In Antoine Duhamel’s “Loud Friction Painting” we are introduced to a disquieting and sordid cast of caricatures at the extreme margins of human comedy. In these graphic and meticulously composed paintings, Duhamel features portraits and nudes; iconic subjects throughout the history of western art. Yet Duhamel’s simplification of shapes and blunt use of highly contrasted colours challenge the usual syntax of representation. Through these painterly gestures, Duhamel liberates his subjects from the original contexts and historical references that would normally orient the viewer’s interpretation of what he or she sees.
In American Nude the shifting fields of color between a woman’s golden yellow face, puke green torso and purple genitals fragment our reading of the body and swing us a step away from the obvious. The body is not accessible in a standard way as Duhamel’s application of colour antagonizes normal perception. Her body reduced to chunks of colour, is both a casually pornographic image and a representation of the objectification inherent to desire itself. What emerges is the potential for a differentiation between the intellectual conclusions and the emotional reflections evoked by the painting.

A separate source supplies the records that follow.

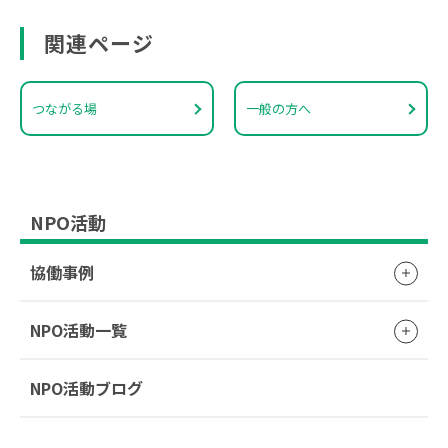
関連ページ
つながる場
一般の方へ
NPO活動
協働事例
NPO活動一覧
NPO活動ブログ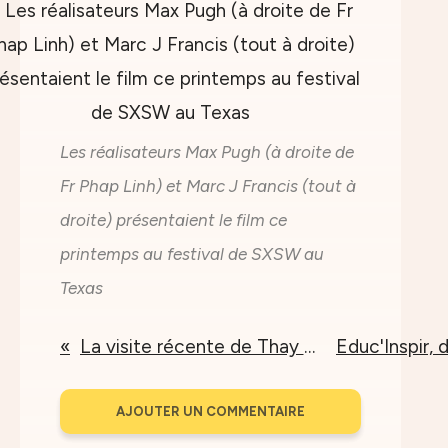
Les réalisateurs Max Pugh (à droite de
Fr Phap Linh) et Marc J Francis (tout à
droite) présentaient le film ce
printemps au festival de SXSW au
Texas
La visite récente de Thay au Vietnam
AJOUTER UN COMMENTAIRE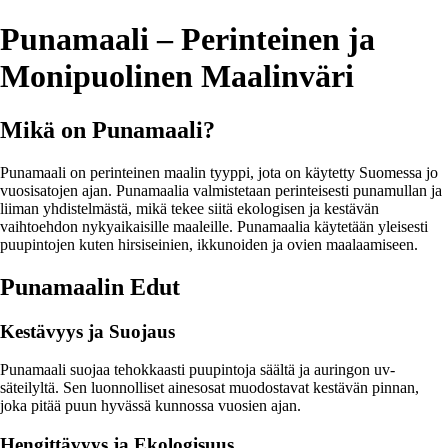
Punamaali – Perinteinen ja
Monipuolinen Maalinväri
Mikä on Punamaali?
Punamaali on perinteinen maalin tyyppi, jota on käytetty Suomessa jo
vuosisatojen ajan. Punamaalia valmistetaan perinteisesti punamullan ja
liiman yhdistelmästä, mikä tekee siitä ekologisen ja kestävän
vaihtoehdon nykyaikaisille maaleille. Punamaalia käytetään yleisesti
puupintojen kuten hirsiseinien, ikkunoiden ja ovien maalaamiseen.
Punamaalin Edut
Kestävyys ja Suojaus
Punamaali suojaa tehokkaasti puupintoja säältä ja auringon uv-
säteilyltä. Sen luonnolliset ainesosat muodostavat kestävän pinnan,
joka pitää puun hyvässä kunnossa vuosien ajan.
Hengittävyys ja Ekologisuus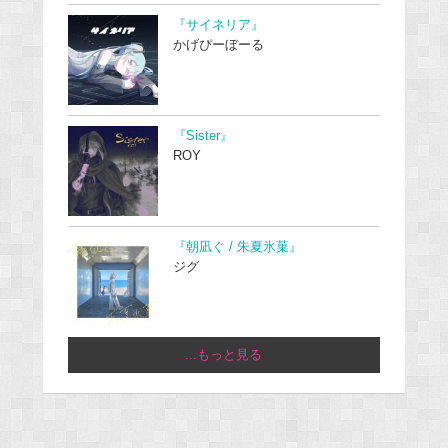
『サイネリア』
かげぴーぼーる
『Sister』
ROY
『朝凪ぐ / 朱夏氷菓』
ジグ
...もっと見る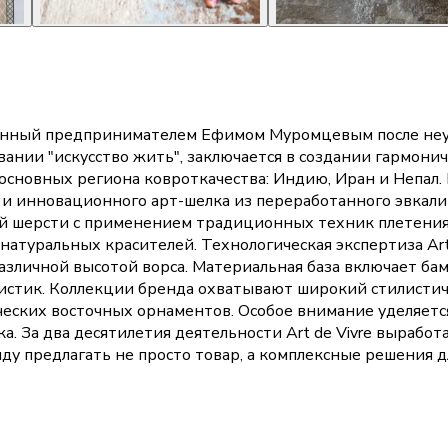
ованный предпринимателем Ефимом Муромцевым после неуд
вании "искусство жить", заключается в создании гармон
 основных региона ковроткачества: Индию, Иран и Непал
 А и инновационного арт-шелка из переработанного эвкал
ой шерсти с применением традиционных техник плетения
атуральных красителей. Технологическая экспертиза Art 
 различной высотой ворса. Материальная база включает ба
тик. Коллекции бренда охватывают широкий стилистиче
ических восточных орнаментов. Особое внимание уделяе
 За два десятилетия деятельности Art de Vivre выработа
у предлагать не просто товар, а комплексные решения д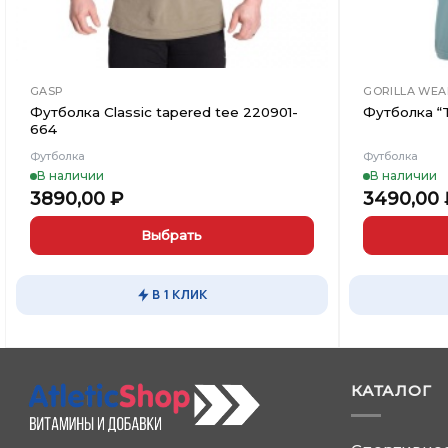
GASP
GORILLA WEA
Футболка Classic tapered tee 220901-
Футболка “T
664
Футболка
Футболка
В наличии
В наличии
3890,00
₽
3490,00
Выбрать
Этот
Этот
товар
товар
В 1 КЛИК
имеет
имеет
несколько
несколько
вариаций.
вариаций.
Опции
Опции
КАТАЛОГ
можно
можно
выбрать
выбрать
на
на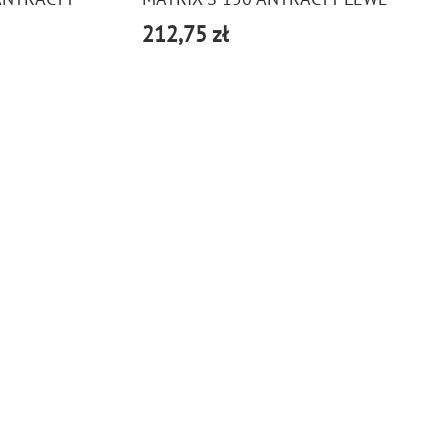
212,75 zł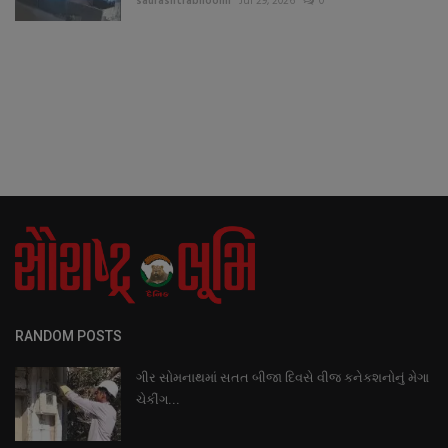
saurashtrabhoomi
Jul 29, 2026
0
RANDOM POSTS
ગીર સોમનાથમાં સતત બીજા દિવસે વીજ કનેકશનોનું મેગા
ચેકીંગ...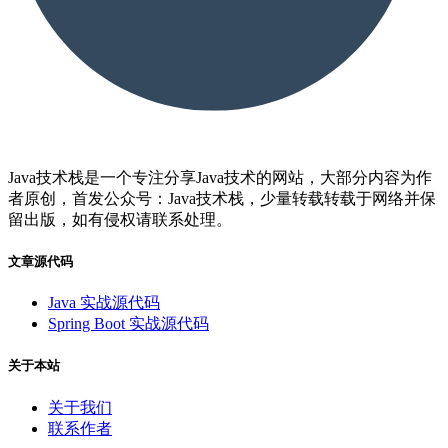
Java技术栈是一个专注分享Java技术的网站，大部分内容为作
者原创，首发公众号：Java技术栈，少量转载转载于网络并保
留出版，如有侵权请联系处理。
文章源代码
Java 实战源代码
Spring Boot 实战源代码
关于本站
关于我们
联系作者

Centerpiece in the exhibition, in Head of a Man the larger then life face of a nazi officer represents more than its historical or political symbolism. His red face resembling a thick steak, as well as his obsessive eyes, are a monument to a certain morbid virility closely associated with the very notion of power. In this way Antoine Duhamel activates the emotional charge of his subjects in order to touch on fundamental themes of human sensibility such as the need for power, guilt, and desire.
“Loud Friction Painting” has been curated by Whippersnapper Gallery and consists of 10 pieces hung between two galleries; Whippersnapper Gallery and Function 13 (156 Augusta).